Disentangling factors of variation in deep representations using adversarial training
Michael Mathieu
and
Junbo Zhao
and
Pablo Sprechmann
and
Aditya Ramesh
and
Yann LeCun
arXiv e-Print archive - 2016 via Local arXiv
Keywords:
cs.LG, stat.ML
First published: 2016/11/10 (8 years ago) Abstract: We introduce a conditional generative model for learning to disentangle the
hidden factors of variation within a set of labeled observations, and separate
them into complementary codes. One code summarizes the specified factors of
variation associated with the labels. The other summarizes the remaining
unspecified variability. During training, the only available source of
supervision comes from our ability to distinguish among different observations
belonging to the same class. Examples of such observations include images of a
set of labeled objects captured at different viewpoints, or recordings of set
of speakers dictating multiple phrases. In both instances, the intra-class
diversity is the source of the unspecified factors of variation: each object is
observed at multiple viewpoints, and each speaker dictates multiple phrases.

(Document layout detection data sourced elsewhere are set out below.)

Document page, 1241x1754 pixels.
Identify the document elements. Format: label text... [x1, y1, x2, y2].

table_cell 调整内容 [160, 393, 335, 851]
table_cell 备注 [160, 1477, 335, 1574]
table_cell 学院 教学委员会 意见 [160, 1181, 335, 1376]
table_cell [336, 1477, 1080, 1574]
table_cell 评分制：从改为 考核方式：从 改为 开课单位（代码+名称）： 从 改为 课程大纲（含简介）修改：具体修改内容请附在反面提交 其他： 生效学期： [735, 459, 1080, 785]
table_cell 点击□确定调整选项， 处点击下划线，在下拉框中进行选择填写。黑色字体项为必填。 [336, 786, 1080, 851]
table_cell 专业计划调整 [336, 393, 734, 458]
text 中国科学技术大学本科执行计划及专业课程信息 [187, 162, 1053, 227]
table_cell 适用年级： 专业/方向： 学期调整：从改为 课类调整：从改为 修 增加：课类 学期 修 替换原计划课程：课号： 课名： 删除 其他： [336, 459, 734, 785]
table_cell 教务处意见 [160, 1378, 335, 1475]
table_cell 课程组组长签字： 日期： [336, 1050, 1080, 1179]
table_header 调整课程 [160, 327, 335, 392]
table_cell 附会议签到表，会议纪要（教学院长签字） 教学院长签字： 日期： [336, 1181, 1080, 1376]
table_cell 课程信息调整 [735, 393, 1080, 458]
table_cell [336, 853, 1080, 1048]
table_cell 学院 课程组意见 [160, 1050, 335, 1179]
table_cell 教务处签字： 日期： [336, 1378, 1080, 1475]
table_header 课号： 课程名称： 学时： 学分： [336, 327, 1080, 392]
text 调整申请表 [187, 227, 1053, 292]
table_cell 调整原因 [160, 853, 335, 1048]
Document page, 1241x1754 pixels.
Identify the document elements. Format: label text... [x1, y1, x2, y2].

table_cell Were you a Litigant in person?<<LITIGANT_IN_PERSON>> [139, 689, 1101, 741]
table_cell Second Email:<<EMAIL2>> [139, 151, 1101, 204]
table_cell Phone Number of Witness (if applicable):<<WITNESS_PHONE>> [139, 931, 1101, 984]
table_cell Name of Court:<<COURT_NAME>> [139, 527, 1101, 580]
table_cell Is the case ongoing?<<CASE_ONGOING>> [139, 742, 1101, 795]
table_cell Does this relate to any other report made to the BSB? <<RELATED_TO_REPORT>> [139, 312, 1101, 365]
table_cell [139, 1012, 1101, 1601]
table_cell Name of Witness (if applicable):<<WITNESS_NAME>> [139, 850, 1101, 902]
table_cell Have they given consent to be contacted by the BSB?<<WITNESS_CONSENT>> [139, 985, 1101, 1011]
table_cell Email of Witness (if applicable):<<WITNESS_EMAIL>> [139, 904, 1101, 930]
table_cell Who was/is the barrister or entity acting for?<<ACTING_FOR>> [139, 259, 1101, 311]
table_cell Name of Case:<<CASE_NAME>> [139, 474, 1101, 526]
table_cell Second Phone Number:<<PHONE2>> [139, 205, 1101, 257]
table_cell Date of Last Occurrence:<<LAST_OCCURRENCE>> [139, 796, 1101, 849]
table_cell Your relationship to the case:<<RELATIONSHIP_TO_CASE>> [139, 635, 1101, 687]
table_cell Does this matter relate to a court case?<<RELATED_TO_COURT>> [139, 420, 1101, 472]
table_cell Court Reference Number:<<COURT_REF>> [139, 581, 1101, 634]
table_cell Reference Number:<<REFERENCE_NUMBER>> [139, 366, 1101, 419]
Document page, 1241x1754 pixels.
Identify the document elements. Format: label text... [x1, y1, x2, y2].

Learning to disentangle the specified factors from the unspecified ones becomes
easier when strong supervision is possible. Suppose that during training, we
have access to pairs of images, where each pair shows two different objects
captured from the same viewpoint. This source of alignment allows us to solve
our task using existing methods. However, labels for the unspecified factors
are usually unavailable in realistic scenarios where data acquisition is not
strictly controlled. We address the problem of disentanglement in this more
general setting by combining deep convolutional autoencoders with a form of
adversarial training. Both factors of variation are implicitly captured in the
organization of the learned embedding space, and can be used for solving
single-image analogies. Experimental results on synthetic and real datasets
show that the proposed method is capable of generalizing to unseen classes and
intra-class variabilities.